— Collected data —
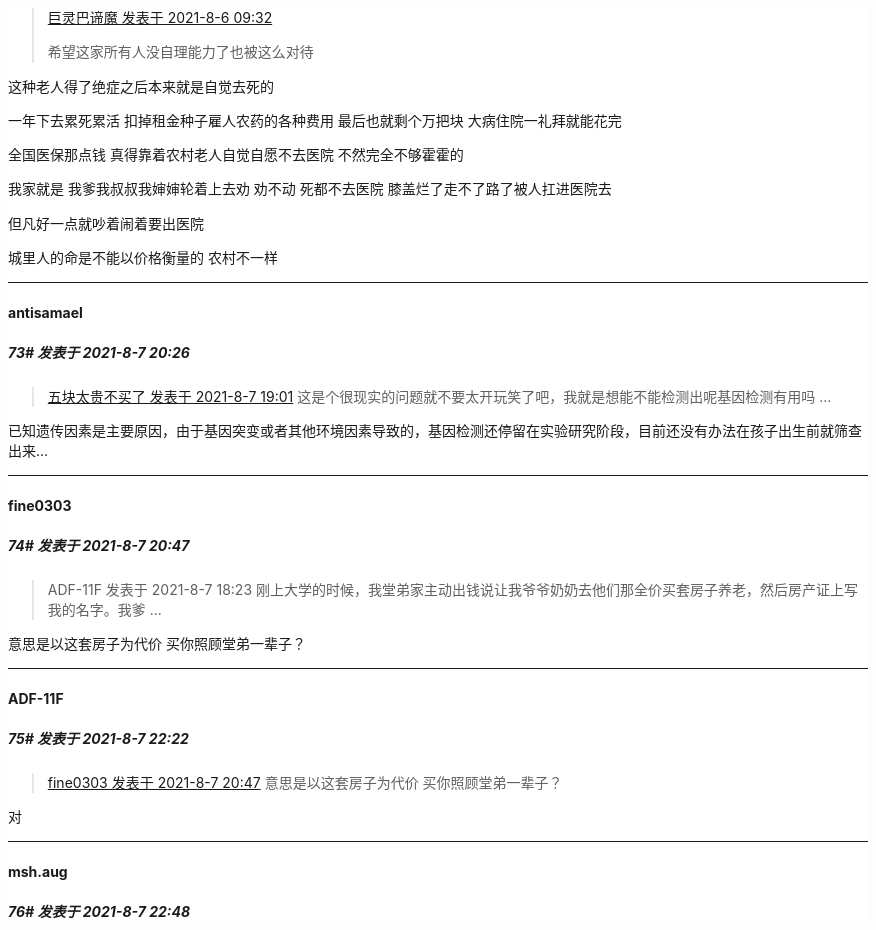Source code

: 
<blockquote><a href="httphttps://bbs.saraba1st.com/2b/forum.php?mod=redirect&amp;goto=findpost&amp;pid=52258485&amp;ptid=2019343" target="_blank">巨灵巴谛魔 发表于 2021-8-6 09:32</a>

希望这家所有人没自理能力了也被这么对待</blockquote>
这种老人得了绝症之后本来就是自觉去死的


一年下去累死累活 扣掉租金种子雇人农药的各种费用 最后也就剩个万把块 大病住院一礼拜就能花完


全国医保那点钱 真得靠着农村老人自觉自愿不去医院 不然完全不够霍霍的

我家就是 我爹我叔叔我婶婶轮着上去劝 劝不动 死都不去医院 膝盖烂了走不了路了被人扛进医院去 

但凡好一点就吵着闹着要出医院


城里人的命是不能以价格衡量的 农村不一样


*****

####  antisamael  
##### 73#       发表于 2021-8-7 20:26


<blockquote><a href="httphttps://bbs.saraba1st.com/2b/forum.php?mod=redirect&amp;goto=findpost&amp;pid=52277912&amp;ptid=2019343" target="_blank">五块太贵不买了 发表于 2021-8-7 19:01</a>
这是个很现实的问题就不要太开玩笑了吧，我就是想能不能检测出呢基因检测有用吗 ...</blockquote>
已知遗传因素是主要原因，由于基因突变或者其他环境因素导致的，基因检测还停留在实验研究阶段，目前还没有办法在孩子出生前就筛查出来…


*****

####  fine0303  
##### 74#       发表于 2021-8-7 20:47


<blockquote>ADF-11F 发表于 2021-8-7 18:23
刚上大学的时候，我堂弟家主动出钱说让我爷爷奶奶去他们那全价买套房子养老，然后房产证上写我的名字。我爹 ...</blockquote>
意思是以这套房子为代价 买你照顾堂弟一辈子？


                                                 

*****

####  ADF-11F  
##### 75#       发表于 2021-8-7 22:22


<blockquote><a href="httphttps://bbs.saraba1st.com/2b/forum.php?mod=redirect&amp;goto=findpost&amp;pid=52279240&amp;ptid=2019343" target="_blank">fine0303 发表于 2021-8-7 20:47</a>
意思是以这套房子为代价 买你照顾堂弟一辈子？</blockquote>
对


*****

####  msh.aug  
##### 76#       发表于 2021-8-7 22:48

— Exercise description —
Reproduce every line of the material above verbatim, leaving out the picture.

— Task result —
Source code

: 
<blockquote><a href="httphttps://bbs.saraba1st.com/2b/forum.php?mod=redirect&amp;goto=findpost&amp;pid=52258485&amp;ptid=2019343" target="_blank">巨灵巴谛魔 发表于 2021-8-6 09:32</a>

希望这家所有人没自理能力了也被这么对待</blockquote>
这种老人得了绝症之后本来就是自觉去死的


一年下去累死累活 扣掉租金种子雇人农药的各种费用 最后也就剩个万把块 大病住院一礼拜就能花完


全国医保那点钱 真得靠着农村老人自觉自愿不去医院 不然完全不够霍霍的

我家就是 我爹我叔叔我婶婶轮着上去劝 劝不动 死都不去医院 膝盖烂了走不了路了被人扛进医院去 

但凡好一点就吵着闹着要出医院


城里人的命是不能以价格衡量的 农村不一样


*****

####  antisamael  
##### 73#       发表于 2021-8-7 20:26


<blockquote><a href="httphttps://bbs.saraba1st.com/2b/forum.php?mod=redirect&amp;goto=findpost&amp;pid=52277912&amp;ptid=2019343" target="_blank">五块太贵不买了 发表于 2021-8-7 19:01</a>
这是个很现实的问题就不要太开玩笑了吧，我就是想能不能检测出呢基因检测有用吗 ...</blockquote>
已知遗传因素是主要原因，由于基因突变或者其他环境因素导致的，基因检测还停留在实验研究阶段，目前还没有办法在孩子出生前就筛查出来…


*****

####  fine0303  
##### 74#       发表于 2021-8-7 20:47


<blockquote>ADF-11F 发表于 2021-8-7 18:23
刚上大学的时候，我堂弟家主动出钱说让我爷爷奶奶去他们那全价买套房子养老，然后房产证上写我的名字。我爹 ...</blockquote>
意思是以这套房子为代价 买你照顾堂弟一辈子？


                                                 

*****

####  ADF-11F  
##### 75#       发表于 2021-8-7 22:22


<blockquote><a href="httphttps://bbs.saraba1st.com/2b/forum.php?mod=redirect&amp;goto=findpost&amp;pid=52279240&amp;ptid=2019343" target="_blank">fine0303 发表于 2021-8-7 20:47</a>
意思是以这套房子为代价 买你照顾堂弟一辈子？</blockquote>
对


*****

####  msh.aug  
##### 76#       发表于 2021-8-7 22:48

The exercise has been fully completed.